TASK REQUIREMENTS> Write out the lines below word for word, omitting the pictures.

[Dataset items]

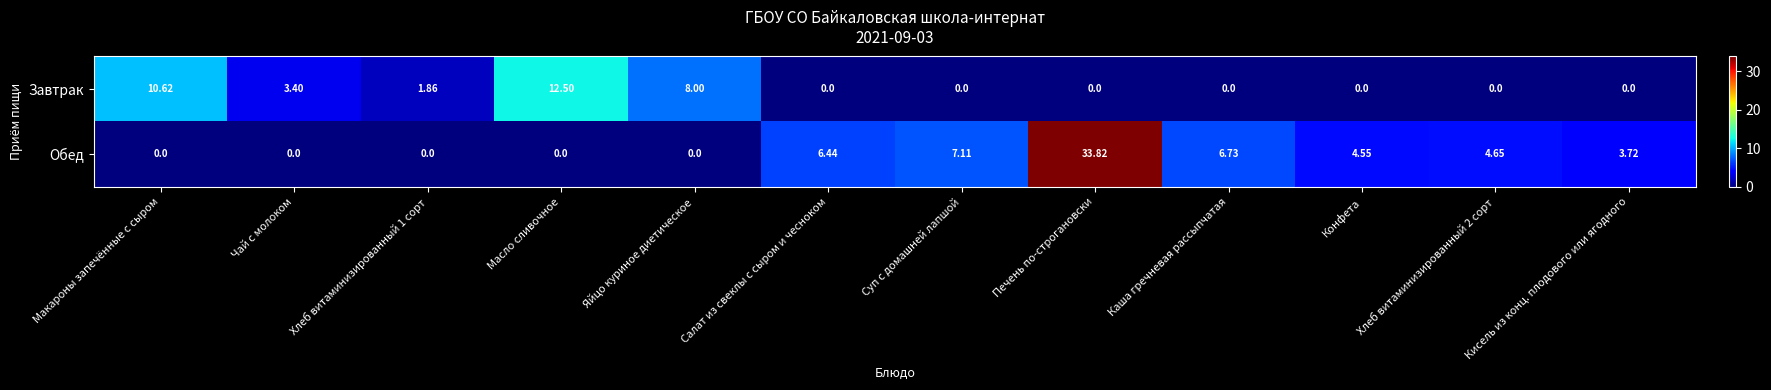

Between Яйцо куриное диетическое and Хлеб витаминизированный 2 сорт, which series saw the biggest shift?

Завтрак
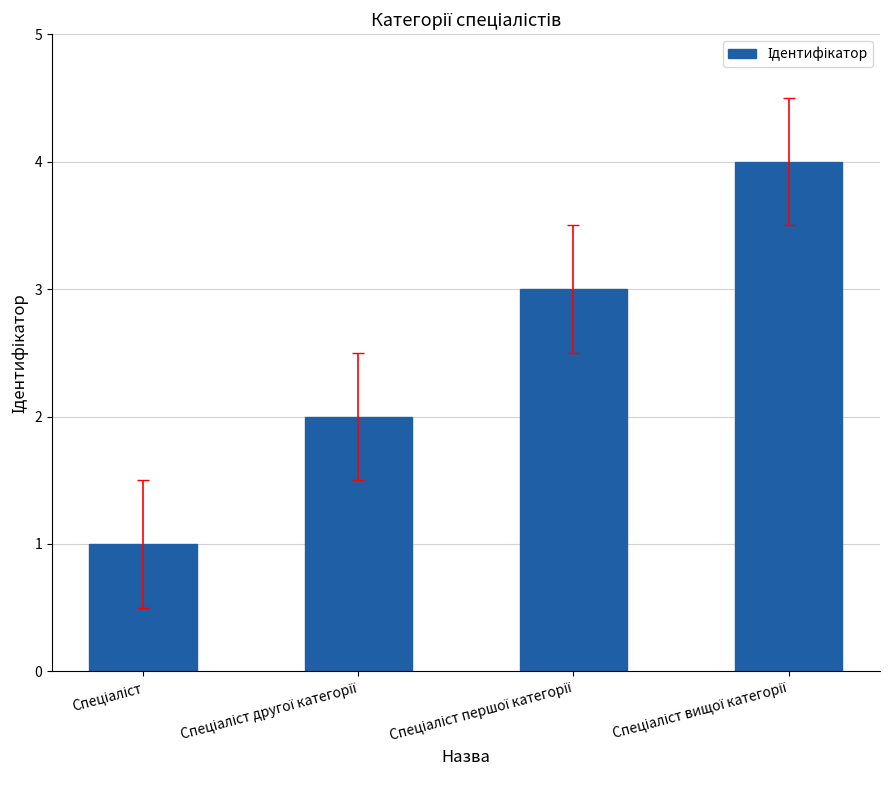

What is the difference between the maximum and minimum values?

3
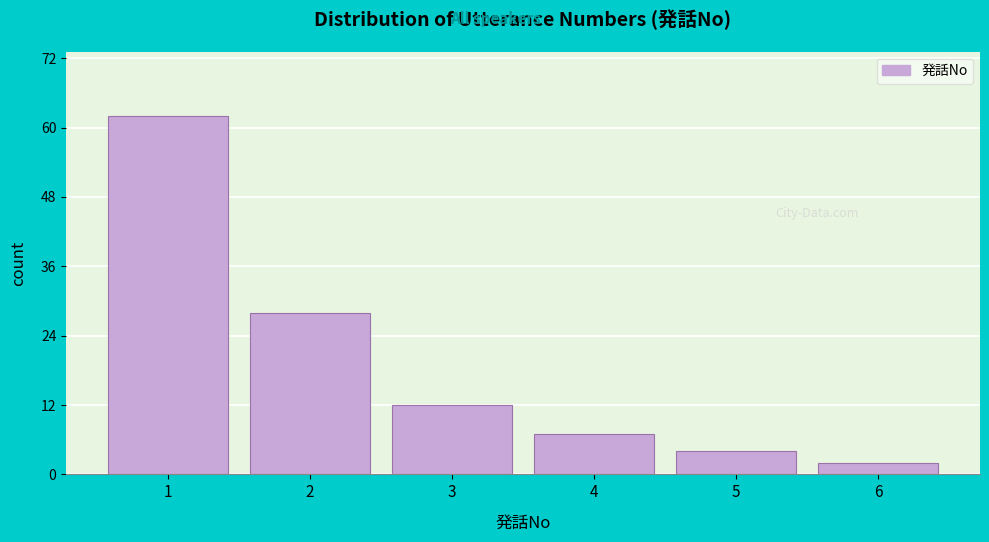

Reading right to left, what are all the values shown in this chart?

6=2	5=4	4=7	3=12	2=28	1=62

RESPONSE FOR THIS EXERCISE>
Between Яйцо куриное диетическое and Хлеб витаминизированный 2 сорт, which series saw the biggest shift?

Завтрак

What is the difference between the maximum and minimum values?

3

Reading right to left, what are all the values shown in this chart?

6=2	5=4	4=7	3=12	2=28	1=62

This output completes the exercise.